GIVEN DATA:
◇ ◇ ◇ ◇ ◇

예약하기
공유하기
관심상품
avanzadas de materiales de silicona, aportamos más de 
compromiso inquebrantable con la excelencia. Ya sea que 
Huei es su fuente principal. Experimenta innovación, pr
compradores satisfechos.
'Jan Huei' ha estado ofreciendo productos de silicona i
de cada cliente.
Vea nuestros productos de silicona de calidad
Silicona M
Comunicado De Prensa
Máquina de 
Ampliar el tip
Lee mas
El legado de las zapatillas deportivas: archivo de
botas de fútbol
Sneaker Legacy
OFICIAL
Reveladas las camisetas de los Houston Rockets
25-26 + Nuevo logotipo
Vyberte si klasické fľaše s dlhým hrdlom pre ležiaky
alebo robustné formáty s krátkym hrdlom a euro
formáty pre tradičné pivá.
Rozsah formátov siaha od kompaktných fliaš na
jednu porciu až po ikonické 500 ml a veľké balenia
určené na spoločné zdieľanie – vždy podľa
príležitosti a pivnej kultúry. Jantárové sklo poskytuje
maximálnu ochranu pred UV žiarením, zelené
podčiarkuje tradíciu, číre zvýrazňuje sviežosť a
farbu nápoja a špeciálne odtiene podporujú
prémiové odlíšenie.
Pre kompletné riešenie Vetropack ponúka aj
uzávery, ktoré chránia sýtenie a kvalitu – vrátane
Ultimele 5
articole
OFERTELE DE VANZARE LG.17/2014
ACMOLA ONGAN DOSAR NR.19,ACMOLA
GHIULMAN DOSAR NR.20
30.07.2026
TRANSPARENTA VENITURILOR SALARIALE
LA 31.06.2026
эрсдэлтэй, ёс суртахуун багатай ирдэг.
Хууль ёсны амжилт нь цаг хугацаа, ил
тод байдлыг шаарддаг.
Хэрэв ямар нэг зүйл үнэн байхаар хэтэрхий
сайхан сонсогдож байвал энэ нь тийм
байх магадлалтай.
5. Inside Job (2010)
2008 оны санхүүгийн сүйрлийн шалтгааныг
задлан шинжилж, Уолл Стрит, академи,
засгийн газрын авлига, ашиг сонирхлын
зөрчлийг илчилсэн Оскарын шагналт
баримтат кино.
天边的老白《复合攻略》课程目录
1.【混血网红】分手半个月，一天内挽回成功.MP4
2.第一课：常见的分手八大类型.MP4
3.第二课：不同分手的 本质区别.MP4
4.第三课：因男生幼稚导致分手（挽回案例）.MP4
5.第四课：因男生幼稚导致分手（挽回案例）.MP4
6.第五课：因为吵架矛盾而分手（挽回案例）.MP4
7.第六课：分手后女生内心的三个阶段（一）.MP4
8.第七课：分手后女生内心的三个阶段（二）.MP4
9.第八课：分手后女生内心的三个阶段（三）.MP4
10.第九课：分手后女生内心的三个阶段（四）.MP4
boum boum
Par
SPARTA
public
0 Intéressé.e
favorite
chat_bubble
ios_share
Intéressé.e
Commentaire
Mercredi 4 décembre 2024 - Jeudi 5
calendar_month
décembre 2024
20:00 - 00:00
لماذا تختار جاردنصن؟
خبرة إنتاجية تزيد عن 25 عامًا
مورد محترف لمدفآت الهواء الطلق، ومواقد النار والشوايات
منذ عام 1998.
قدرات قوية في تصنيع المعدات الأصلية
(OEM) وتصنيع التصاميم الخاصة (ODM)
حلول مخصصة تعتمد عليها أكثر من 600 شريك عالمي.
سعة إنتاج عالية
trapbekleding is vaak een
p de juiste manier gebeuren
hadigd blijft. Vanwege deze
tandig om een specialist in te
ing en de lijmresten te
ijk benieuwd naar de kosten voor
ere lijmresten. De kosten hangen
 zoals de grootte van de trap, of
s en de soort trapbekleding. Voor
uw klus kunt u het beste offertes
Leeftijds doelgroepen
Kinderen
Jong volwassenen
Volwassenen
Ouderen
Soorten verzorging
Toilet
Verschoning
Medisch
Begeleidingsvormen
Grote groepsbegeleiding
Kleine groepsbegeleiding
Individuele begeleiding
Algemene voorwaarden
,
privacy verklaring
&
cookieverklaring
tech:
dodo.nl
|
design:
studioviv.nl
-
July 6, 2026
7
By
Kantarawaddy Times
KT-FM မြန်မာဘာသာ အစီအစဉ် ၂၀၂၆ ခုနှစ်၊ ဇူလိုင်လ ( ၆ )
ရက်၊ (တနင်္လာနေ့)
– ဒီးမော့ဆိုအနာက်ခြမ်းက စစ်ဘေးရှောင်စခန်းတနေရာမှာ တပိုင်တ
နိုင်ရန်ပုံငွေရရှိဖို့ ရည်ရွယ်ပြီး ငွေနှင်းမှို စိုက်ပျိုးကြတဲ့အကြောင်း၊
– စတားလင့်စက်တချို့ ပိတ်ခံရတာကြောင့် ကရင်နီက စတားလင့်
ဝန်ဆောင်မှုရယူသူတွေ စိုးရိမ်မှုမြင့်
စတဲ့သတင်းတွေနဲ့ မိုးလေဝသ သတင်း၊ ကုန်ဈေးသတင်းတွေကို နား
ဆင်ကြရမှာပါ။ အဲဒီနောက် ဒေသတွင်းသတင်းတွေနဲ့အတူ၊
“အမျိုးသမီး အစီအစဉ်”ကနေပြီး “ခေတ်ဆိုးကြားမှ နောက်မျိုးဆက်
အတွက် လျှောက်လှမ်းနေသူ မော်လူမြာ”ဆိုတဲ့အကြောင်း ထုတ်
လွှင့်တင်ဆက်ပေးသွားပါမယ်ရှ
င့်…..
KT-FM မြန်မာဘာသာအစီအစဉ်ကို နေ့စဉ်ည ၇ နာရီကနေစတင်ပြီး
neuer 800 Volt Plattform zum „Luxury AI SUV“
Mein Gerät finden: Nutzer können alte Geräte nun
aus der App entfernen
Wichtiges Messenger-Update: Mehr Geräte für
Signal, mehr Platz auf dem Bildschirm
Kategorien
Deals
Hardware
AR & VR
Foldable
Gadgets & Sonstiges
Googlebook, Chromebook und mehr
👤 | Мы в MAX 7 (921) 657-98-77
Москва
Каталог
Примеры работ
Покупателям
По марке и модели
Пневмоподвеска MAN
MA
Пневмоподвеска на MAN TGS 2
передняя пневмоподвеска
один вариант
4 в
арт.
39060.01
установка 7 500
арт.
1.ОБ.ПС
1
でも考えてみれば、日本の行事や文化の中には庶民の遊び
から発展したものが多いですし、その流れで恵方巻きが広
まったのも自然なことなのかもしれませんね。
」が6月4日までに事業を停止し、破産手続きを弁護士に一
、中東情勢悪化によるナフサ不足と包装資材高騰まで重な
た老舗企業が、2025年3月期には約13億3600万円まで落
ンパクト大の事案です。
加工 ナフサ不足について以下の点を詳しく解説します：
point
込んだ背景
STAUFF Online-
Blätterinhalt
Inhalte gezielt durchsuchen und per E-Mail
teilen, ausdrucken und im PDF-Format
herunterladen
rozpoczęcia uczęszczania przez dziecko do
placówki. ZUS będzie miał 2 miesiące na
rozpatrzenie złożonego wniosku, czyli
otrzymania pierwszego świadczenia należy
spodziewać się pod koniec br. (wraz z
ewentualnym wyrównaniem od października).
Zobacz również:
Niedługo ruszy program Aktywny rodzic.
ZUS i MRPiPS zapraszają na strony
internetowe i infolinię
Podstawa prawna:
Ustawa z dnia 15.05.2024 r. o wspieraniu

◇ ◇ ◇ ◇ ◇

PROBLEM TO SOLVE: Return each line of the preceding material in which "分手后女生内心的三个阶段" can be found.

THE COMPLETED TASK:
7.第六课：分手后女生内心的三个阶段（一）.MP4
8.第七课：分手后女生内心的三个阶段（二）.MP4
9.第八课：分手后女生内心的三个阶段（三）.MP4
10.第九课：分手后女生内心的三个阶段（四）.MP4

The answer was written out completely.